§ Task material
________________

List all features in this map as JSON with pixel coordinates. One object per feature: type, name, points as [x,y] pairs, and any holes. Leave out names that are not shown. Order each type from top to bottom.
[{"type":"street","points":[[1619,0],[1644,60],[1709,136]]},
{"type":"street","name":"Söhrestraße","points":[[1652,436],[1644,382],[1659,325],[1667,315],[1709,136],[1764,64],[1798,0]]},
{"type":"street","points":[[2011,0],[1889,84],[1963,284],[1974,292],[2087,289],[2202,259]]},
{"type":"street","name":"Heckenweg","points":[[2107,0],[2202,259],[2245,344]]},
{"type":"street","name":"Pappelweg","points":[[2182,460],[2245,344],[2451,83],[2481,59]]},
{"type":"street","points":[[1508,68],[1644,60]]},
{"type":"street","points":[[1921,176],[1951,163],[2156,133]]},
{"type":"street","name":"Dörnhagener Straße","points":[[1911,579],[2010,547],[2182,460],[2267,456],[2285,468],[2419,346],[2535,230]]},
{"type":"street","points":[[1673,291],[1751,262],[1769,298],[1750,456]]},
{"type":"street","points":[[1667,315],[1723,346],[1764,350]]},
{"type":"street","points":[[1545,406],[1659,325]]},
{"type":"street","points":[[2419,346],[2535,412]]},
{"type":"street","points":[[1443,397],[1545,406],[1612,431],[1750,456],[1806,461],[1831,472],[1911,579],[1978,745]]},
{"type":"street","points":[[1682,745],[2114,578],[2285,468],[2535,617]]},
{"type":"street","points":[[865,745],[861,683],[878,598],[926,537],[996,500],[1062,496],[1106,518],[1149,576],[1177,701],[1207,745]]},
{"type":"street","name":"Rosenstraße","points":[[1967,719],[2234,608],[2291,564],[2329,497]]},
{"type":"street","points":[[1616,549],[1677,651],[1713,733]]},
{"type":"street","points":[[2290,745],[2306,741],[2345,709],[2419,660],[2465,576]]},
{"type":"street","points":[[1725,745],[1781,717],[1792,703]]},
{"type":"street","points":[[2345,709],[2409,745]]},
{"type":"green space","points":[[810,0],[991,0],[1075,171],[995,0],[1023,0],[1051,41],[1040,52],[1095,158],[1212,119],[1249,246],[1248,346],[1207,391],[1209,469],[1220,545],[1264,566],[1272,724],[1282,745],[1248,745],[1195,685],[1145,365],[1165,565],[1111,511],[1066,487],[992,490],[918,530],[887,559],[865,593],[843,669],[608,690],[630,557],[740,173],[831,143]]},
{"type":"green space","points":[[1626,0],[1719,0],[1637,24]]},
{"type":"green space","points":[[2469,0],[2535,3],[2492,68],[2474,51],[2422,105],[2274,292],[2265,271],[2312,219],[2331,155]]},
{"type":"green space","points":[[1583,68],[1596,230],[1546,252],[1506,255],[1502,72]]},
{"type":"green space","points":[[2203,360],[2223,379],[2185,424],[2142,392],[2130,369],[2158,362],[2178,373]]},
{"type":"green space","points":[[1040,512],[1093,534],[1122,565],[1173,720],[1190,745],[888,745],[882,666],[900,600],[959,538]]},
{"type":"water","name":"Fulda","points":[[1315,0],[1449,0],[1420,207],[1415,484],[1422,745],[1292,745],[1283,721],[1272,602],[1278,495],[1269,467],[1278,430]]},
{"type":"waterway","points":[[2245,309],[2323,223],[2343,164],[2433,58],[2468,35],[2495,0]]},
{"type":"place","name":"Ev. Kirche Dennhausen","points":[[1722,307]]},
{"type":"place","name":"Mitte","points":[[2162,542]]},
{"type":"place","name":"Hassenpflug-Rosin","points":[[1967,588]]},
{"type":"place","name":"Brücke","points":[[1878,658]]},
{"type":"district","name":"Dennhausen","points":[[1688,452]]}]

________________

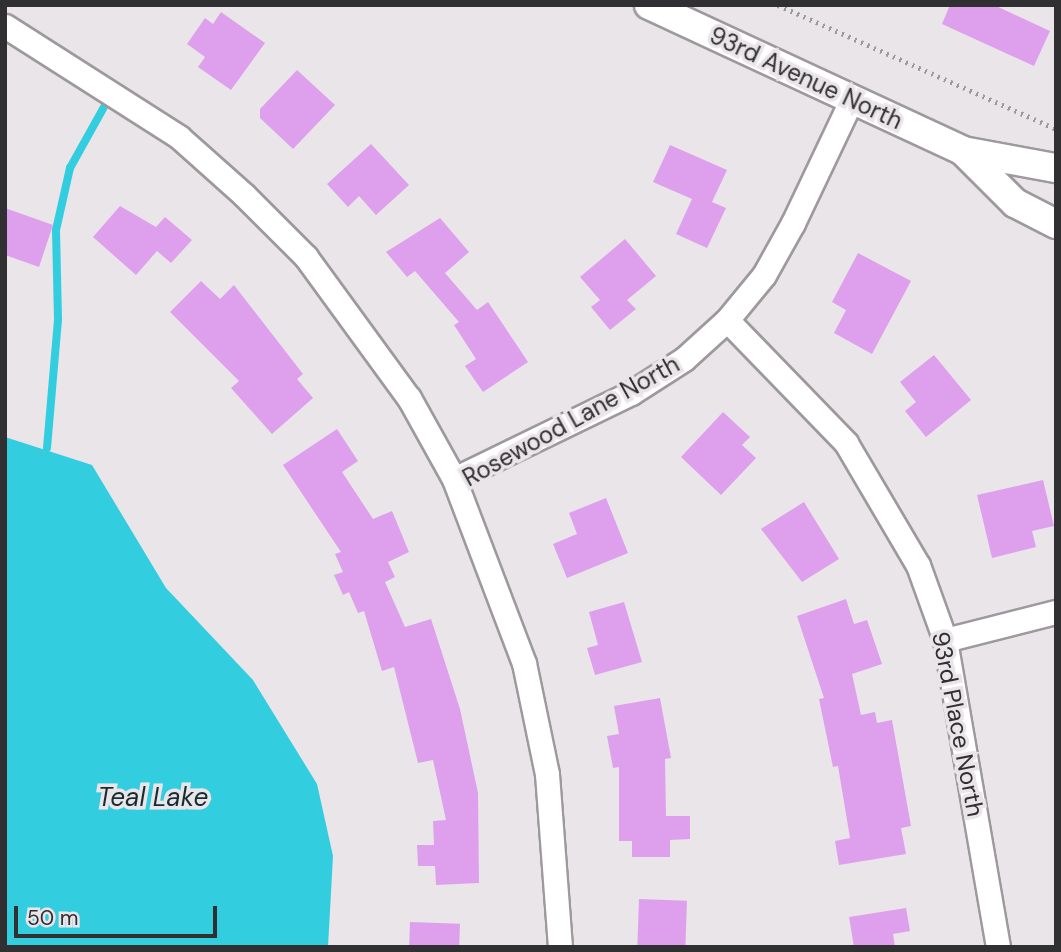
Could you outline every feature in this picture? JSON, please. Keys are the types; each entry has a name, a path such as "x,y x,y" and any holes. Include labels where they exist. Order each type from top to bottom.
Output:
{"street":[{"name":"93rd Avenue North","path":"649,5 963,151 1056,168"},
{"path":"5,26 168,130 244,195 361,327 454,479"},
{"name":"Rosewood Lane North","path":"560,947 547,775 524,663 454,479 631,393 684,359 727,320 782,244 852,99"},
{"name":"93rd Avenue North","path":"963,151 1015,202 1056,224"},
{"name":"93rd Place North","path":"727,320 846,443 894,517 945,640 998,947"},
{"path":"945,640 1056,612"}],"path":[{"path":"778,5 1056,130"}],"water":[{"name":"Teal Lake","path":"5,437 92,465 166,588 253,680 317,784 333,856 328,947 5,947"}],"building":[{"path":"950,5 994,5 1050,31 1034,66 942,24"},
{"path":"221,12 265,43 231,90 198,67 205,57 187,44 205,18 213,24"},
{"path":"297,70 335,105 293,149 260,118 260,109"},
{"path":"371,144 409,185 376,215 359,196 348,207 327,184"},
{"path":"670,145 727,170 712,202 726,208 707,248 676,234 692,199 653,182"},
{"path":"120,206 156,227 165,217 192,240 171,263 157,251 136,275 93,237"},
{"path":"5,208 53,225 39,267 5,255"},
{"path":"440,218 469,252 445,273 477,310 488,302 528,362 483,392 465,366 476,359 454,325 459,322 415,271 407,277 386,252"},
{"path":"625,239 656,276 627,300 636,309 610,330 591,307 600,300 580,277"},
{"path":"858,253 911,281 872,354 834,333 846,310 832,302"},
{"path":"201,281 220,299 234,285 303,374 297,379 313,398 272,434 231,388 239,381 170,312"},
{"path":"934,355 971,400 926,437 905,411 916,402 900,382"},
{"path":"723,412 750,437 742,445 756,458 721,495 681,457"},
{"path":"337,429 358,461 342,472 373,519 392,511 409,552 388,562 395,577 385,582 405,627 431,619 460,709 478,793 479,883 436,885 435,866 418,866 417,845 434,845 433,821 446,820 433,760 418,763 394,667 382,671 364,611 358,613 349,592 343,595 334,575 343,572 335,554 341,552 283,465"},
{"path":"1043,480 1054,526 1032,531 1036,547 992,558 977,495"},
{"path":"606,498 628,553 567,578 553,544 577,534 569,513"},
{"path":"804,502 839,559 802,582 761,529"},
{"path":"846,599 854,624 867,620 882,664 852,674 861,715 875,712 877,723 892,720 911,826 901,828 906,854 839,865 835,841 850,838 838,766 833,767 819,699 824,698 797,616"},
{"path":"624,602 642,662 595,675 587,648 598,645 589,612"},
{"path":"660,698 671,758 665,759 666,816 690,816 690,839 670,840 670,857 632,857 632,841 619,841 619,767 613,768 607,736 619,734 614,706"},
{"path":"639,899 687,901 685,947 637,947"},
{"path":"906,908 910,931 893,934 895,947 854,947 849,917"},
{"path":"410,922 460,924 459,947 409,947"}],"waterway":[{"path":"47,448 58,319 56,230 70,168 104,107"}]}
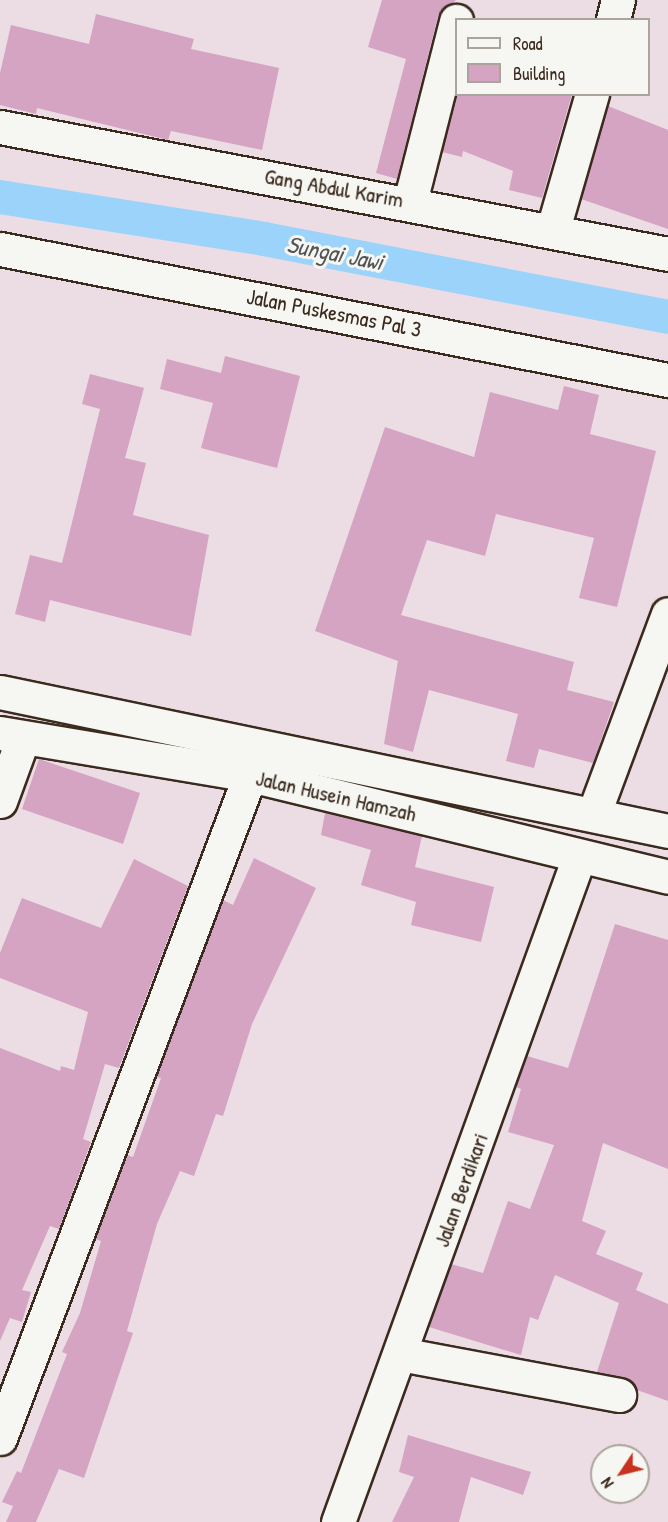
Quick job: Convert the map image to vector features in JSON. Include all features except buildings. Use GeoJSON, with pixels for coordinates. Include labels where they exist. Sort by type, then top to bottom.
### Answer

________________

§ Task details
The answer must consist of every line from the entries above that contains "they".

§ Solution to the problem
Could you outline every feature in this picture? JSON, please. Keys are the types; each entry has a name, a path such as "x,y x,y" and any holes. Include labels where they exist. Order each type from top to bottom.
Quick job: Convert the map image to vector features in JSON. Include all features except buildings. Use GeoJSON, with pixels for coordinates. Include labels where they exist. Sort by type, then top to bottom.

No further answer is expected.